If we list that new library as a dependency, every time we modify it we will have to commit the change to the repository and then call composer update.
That seems terrible!
Is there a better way to do that?
I think there are two ways to handle this, which I use depending on the case:
The library is a pure library, which is standalone, fully tested, and develop it using TDD to ensure that it all works. That way it can be used with the "commit, update" cycle you described just fine I think.
You are developing a plugin or something that must be integrated in something else (application/framework) and testing it standalone is more difficult, or you are developing it very tightly with your application. In this case require the dev-master version of the library so Composer installs it with a git clone (if it was already installed as a tag you will have to rm -rf vendor/your/library to force a reinstall as opposed to an update). You can also force this for tagged releases using the --prefer-source flag. Then once you have a clone in the vendor dir you can very easily work directly in there. If you do work in a team though you will still need to do this commit and then update to make sure the others get the latest version.
The third alternative is to just develop the code in the src/ directory of your application until it is mostly stabilized and then you can extract it as a new package and add it back as a dependency, then fall back on the first two ways I described because it will then be a lot more viable.
If you set the dependency to the repository master branch instead of a packaged distribution file, Composer will check out a working copy into the vendors folder. You can modify this working copy right in the vendors folder, as if it's part of the main project, but then commit it into its own repository. You'll indeed have to make sure to composer update after that to keep the composer.lock file in sync with the development of that library though.
It's still the more convenient way to develop a project in tandem with a dependency.
If you aim to develop a truly awesome library, then you should try to develop it independently of any other software you create.
It should fulfill one exact task only. And this probably is done after some commits, so the initial creation of the library should take only a week or two to come to a stable first version. And this version can be tagged and then used elsewhere.
When tagging, strictly try to follow semantic versioning - that way you can use the library with a version restriction like "~1.0", meaning at least version 1.0, but anything up to 1.9999 is acceptable, as long as it is not 2.0 (which would mean incompatible changes).

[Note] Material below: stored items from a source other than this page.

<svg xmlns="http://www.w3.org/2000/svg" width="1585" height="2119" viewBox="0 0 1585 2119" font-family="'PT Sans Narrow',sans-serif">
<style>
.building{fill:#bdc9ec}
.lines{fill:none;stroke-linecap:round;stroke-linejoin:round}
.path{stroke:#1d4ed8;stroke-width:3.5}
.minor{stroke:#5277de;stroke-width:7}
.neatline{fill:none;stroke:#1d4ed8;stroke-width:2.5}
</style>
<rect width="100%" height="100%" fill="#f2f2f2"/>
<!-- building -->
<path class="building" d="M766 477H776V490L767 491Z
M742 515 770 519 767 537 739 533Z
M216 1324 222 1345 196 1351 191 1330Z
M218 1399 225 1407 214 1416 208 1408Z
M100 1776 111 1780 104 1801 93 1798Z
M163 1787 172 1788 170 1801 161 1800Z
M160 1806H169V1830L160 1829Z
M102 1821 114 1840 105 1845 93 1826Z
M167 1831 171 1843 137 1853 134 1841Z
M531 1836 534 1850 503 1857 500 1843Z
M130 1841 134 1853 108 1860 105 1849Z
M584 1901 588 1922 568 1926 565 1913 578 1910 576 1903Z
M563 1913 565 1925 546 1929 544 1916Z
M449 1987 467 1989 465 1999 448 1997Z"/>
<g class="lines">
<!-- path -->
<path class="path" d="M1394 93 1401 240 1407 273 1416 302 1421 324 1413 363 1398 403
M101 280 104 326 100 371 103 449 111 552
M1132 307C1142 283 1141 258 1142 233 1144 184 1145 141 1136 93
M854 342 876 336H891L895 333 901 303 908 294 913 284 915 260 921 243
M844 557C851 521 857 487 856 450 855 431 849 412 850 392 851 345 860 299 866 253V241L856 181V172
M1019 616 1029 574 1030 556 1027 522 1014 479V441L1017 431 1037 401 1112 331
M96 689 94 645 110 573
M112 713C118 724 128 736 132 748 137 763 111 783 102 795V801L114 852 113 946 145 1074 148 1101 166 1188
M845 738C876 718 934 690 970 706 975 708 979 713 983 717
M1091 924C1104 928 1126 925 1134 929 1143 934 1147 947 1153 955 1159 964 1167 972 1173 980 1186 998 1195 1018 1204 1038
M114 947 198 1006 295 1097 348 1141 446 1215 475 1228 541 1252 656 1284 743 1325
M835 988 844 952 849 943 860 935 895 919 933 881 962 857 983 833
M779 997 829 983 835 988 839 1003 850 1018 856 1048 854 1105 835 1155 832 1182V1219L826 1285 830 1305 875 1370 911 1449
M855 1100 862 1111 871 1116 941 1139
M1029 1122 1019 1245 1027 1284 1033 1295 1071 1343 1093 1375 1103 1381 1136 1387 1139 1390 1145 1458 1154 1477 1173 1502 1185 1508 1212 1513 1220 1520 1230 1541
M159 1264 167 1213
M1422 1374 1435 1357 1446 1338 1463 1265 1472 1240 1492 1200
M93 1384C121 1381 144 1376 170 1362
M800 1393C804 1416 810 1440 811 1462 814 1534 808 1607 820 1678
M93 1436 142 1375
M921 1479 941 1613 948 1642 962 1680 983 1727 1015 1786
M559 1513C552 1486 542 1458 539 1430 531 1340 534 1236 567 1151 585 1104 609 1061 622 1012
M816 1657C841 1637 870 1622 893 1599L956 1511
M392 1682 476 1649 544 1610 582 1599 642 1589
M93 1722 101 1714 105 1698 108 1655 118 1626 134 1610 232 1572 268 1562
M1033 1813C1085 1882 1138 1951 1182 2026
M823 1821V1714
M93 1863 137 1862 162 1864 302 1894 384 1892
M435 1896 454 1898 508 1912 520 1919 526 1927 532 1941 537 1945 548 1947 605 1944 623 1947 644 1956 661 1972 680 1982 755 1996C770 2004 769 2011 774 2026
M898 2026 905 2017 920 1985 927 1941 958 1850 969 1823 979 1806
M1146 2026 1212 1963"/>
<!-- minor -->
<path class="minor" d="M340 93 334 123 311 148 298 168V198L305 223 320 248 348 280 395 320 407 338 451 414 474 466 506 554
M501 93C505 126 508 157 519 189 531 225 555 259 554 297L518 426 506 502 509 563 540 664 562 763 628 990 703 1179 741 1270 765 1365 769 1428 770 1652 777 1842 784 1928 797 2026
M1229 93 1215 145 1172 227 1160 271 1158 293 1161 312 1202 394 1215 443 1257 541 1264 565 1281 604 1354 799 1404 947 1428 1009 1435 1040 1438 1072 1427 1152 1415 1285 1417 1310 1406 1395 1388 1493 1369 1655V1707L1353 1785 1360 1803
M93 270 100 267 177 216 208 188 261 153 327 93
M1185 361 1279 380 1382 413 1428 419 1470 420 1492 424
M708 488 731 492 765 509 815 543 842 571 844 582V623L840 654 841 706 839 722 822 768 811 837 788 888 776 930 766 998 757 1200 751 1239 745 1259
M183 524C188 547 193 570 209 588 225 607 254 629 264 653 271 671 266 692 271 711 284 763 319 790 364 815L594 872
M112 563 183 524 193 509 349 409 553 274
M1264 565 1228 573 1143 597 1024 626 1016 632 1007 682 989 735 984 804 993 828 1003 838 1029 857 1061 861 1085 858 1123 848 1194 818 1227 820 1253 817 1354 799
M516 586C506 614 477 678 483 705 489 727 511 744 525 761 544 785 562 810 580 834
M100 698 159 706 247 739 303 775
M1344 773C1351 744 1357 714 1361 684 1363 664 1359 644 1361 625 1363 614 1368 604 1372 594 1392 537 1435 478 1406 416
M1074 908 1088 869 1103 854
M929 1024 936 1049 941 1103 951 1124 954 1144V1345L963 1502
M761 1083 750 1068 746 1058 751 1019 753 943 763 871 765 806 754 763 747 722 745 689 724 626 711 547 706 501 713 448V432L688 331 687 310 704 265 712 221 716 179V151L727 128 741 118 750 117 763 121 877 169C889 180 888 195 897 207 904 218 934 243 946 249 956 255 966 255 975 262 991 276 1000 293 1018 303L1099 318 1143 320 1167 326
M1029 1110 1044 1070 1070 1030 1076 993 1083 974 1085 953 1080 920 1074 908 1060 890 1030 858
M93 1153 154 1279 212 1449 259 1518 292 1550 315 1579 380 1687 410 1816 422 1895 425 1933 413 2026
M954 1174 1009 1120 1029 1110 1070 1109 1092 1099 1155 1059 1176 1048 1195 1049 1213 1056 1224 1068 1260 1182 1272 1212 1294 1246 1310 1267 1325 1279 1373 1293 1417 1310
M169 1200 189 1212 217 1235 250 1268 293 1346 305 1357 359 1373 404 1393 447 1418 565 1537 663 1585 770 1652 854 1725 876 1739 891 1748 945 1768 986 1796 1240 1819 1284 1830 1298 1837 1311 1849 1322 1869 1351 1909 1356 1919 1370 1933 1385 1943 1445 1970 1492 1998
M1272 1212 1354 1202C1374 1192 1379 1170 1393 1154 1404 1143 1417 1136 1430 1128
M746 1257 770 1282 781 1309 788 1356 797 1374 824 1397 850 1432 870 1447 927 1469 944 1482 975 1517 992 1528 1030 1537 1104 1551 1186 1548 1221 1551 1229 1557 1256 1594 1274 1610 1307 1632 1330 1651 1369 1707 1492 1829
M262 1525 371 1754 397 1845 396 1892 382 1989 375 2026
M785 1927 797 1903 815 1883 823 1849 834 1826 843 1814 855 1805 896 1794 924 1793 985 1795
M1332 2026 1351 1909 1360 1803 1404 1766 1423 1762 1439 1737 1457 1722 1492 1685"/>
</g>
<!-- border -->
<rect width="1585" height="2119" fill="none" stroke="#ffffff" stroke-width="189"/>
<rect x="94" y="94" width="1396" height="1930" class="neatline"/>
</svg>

And then you really do not need to update any other software when you release a new version of the library. You only need to update if you want to include fixed bugs. Without bugfixes, you can update, but there is no need to do so immediately after the library's new version release.
Composer will take care of all the dependencies you need. The most important thing if you start a new library is to include the composer.json right from the start into the repository.

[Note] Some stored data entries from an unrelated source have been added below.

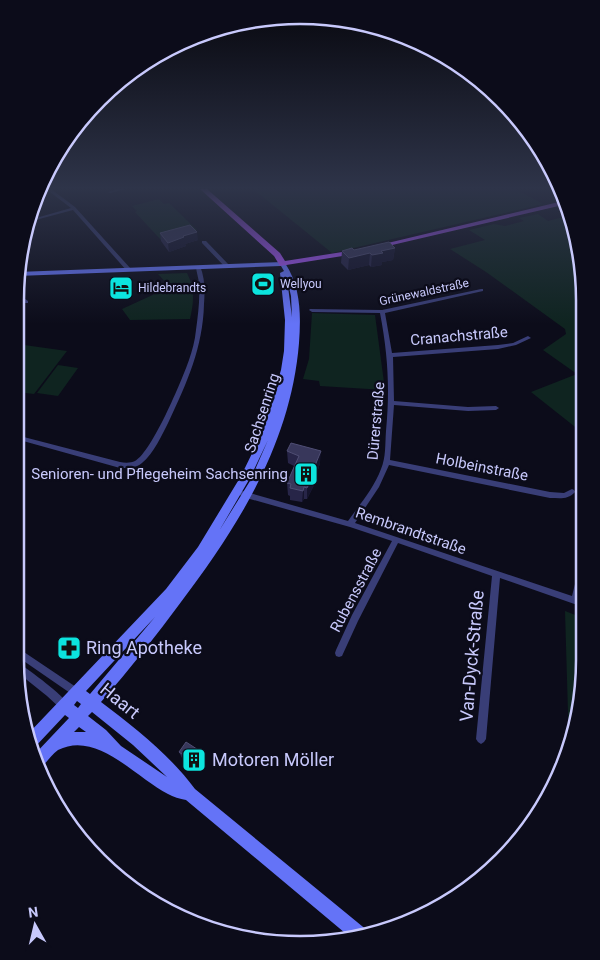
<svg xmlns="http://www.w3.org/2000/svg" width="600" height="960" viewBox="0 0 600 960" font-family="Roboto,sans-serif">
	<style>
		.green { fill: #0f2420 }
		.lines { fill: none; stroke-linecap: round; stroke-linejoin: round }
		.minor { fill: #393e77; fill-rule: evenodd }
		.secondary { fill: #6473f7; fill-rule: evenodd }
		.primary { fill: #a555f6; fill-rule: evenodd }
		.wall { fill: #272548 }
		.shaded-wall { fill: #15142d }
		.building { fill: #38375b; stroke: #4f4e74 }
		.labels { text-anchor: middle; stroke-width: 4.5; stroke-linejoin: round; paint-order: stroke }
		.far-poi-label { font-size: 12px; fill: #c8c9fc; stroke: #0c0c1a; text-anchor: start }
		.far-street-label { font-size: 12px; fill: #c8c9fc; stroke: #0c0c1a }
		.street-label { font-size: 15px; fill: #c8c9fc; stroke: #0c0c1a }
		.poi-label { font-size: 15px; fill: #c8c9fc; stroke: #0c0c1a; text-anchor: end }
		.near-poi-label { font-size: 18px; fill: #c8c9fc; stroke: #0c0c1a; text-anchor: start }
		.near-street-label { font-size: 18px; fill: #c8c9fc; stroke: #0c0c1a }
		.rim { fill: none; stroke: #c8c9fc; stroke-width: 2.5 }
	</style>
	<rect width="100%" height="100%" fill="#0c0c1a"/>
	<path class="green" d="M253 189H515L543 204 332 253Z
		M159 199 164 204 169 203 197 230 161 240 135 212 137 211 132 206Z
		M538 214 548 221 567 216 584 281V434L531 392 577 374 543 350 566 334 565 329 486 272 450 249 485 240 469 230 494 224 505 226 524 221 519 218Z
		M187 273C195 289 194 302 190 319L130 320 122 309 170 287 158 274Z
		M312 313 375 315 385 390 320 386 319 381 303 379 309 359Z
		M17 344 67 351 34 394 17 392Z
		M58 365 78 368 58 396 37 393Z
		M565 611 583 618V697L569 747Z"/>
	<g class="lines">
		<path class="minor" d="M46 189H51L75 207 131 269V271H127L73 210 28 222 29 220 71 208Z
			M118 189H126L110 193 108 192Z
			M202 241H206L229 265V267H225L202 243Z
			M196 266H200C205 278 205 291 204 304 203 347 187 383 169 421 162 435 154 453 142 463 136 468 128 468 120 468L16 439V435L120 462C125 463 131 463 135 461 152 452 182 380 189 360 192 351 195 341 196 330 198 315 200 300 199 285 199 278 196 272 196 266Z
			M481 289H483V291L385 313 392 353 498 345 513 343 528 336 531 338 516 345 498 349 393 357 394 401 468 407 496 406 499 408 496 410 468 411 394 405 390 460 550 492 564 493 572 489 574 490 575 492C568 500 560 498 550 498L389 465 379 487 355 523 572 596 577 576 580 575 583 576V582L580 598 583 599V607L500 578 486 739 484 742 481 744 478 742 476 739 492 576 398 543 358 621 342 656 339 657 336 656 335 653 336 650 352 615 392 541 350 527 243 497 241 496 239 494 241 492 243 491 348 521C360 504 374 488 381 469 386 457 385 444 386 431 390 390 388 354 380 313L312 312 309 310 310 309 382 310Z
			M17 293 28 301V303H24L17 297Z
			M15 646 79 689 81 692 79 695 76 697 73 695 15 655Z
			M15 662 19 663C31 672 63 694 69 706L67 709 64 711 61 709 47 696 17 672Z"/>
		<path class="secondary" d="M283 262 285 263C301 287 301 315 299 343 291 442 240 524 181 602 156 636 129 670 101 702 135 728 169 754 195 789L368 931 370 936 351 938 186 800C180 799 173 797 168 794 136 778 97 730 58 750 51 755 46 764 39 769L33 756 69 718 65 715 34 748 30 750 27 735 166 589 198 547 241 476 262 433 281 370 284 351 285 320 280 273 284 271 281 266 17 276V272ZM287 279 291 296 292 317ZM268 440 250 481 219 531 250 478ZM155 617 90 694 86 691ZM77 701 81 704 78 708 74 705ZM92 712 133 745 167 777 121 746 106 730 88 716ZM79 727 86 732H74Z"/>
		<path class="primary" d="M200 189H207L280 253 285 261 355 250 359 252 355 254 280 266 274 256Z
			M563 201V205L375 249 371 247Z"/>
	</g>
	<path class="wall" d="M160 233 198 240 185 244 186 246 169 252 161 241Z
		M395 248 393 260 382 262V265L371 267 369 265 348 270 341 263 342 251Z
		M287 451 320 463 317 473 316 481 307 499H304L302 502 290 500V496L288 495 287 483 294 466 288 463Z
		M179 752 203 753 206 760 200 771 183 760Z"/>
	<path class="shaded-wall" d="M197 232 198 240 185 244 186 246 169 252 168 243 183 236Z
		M395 248 393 260 382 262V265L371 267 372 255 381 251Z
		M370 253 369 265 348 270 349 258Z
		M321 451 320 463 317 473 316 481 307 499V488Z
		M304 487V499L302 502 303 491Z
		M203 753 206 760 200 771 196 764Z"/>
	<path class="building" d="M190 225 197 232 183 236 184 237 168 243 160 233Z
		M389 242 395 248 381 251 383 253 372 255 370 253 349 258 342 251 352 248 354 250Z
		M291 443 321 451 314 468 317 469 307 488 304 487 303 491 290 488 291 484 287 483 299 456 287 451Z
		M186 742 203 753 196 764 179 752Z"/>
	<linearGradient id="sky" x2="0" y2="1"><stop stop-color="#07070e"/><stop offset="0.58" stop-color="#2e3449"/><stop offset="1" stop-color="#2e3449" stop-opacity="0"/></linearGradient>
	<rect width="600" height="324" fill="url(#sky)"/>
	<defs>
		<g id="stadium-square" transform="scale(1.25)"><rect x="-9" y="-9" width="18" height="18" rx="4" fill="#0ce4de" stroke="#0c0c1a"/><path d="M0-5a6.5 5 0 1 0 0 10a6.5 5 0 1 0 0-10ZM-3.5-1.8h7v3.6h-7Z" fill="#111"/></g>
		<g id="hotel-square" transform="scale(1.25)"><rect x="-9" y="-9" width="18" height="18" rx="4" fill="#0ce4de" stroke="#0c0c1a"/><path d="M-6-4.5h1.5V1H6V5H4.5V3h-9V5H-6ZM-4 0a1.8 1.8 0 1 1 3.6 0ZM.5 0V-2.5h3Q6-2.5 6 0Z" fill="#111"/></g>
		<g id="building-square" transform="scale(1.25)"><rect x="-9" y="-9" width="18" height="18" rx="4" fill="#0ce4de" stroke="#0c0c1a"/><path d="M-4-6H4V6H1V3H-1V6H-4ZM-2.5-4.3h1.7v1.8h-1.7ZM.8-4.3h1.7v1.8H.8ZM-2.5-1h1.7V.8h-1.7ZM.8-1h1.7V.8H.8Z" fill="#111"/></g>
		<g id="pharmacy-square" transform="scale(1.25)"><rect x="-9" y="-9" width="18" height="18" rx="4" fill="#0ce4de" stroke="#0c0c1a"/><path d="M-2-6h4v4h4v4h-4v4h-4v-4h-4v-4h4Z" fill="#111"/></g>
	</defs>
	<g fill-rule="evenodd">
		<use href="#stadium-square" x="263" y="284"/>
		<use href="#hotel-square" x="121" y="288"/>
		<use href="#building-square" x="306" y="474"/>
		<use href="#pharmacy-square" x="69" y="648"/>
		<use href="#building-square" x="194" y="760"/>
	</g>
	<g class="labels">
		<g class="far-poi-label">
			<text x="280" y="288">Wellyou</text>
			<text x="138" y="292">Hildebrandts</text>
		</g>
		<g class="far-street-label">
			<text transform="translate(424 292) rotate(-12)" y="4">Grünewaldstraße</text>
		</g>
		<g class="street-label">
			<text transform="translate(459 336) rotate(-5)" y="5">Cranachstraße</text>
			<text transform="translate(262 413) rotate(-72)" y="5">Sachsenring</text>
			<text transform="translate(376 421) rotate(-85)" y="5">Dürerstraße</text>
			<text transform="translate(482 467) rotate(11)" y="5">Holbeinstraße</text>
			<text transform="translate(411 531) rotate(19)" y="5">Rembrandtstraße</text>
			<text transform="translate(356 590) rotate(-62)" y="5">Rubensstraße</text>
		</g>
		<g class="poi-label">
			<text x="288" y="479">Senioren- und Pflegeheim Sachsenring</text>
		</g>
		<g class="near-poi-label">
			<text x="86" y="654">Ring Apotheke</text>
			<text x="212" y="766">Motoren Möller</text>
		</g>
		<g class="near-street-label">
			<text transform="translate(472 656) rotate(-85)" y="6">Van-Dyck-Straße</text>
			<text transform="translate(120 701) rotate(39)" y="6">Haart</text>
		</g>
	</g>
	<path d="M0 0H600V960H0ZM300 24H300A276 276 0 0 1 576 300V660A276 276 0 0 1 300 936H300A276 276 0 0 1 24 660V300A276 276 0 0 1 300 24Z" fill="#0c0c1a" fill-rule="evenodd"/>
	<path class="rim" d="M300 24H300A276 276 0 0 1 576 300V660A276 276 0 0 1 300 936H300A276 276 0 0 1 24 660V300A276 276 0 0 1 300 24Z"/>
	<g transform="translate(35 925) rotate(352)" stroke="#0c0c1a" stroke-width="4" paint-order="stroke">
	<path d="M0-4L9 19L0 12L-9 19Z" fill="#c8c9fc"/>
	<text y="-8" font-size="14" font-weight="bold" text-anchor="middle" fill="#c8c9fc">N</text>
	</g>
</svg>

What if you really want to always include the newest release of the library in every other software you write? I'm not sure you realize the implications this has. It means that you are strictly binding your other software to the most recent library version. Break that version, or introduce a nasty bug, and all your software breaks. So being able to update or not actually is a feature. You will find that all foreign libraries you might use will follow the same release mechanism: They tag a new version if an important bug was fixed, or if a reasonable amount of new features was implemented. They do not wait for you to approve a new version - you have to approve THEIR new version in your software by explicitly updating to the most recent one. And the same should apply to an internal library.
Try to avoid fiddling with "dev-master" solutions mentioned here. They might work, but Composer works best if used with tagged versions. If you have a reasonably stable state of your library, tag it with "0.0.0" and include that version everywhere else instead of "dev-master". And then tag according to semantic version rules.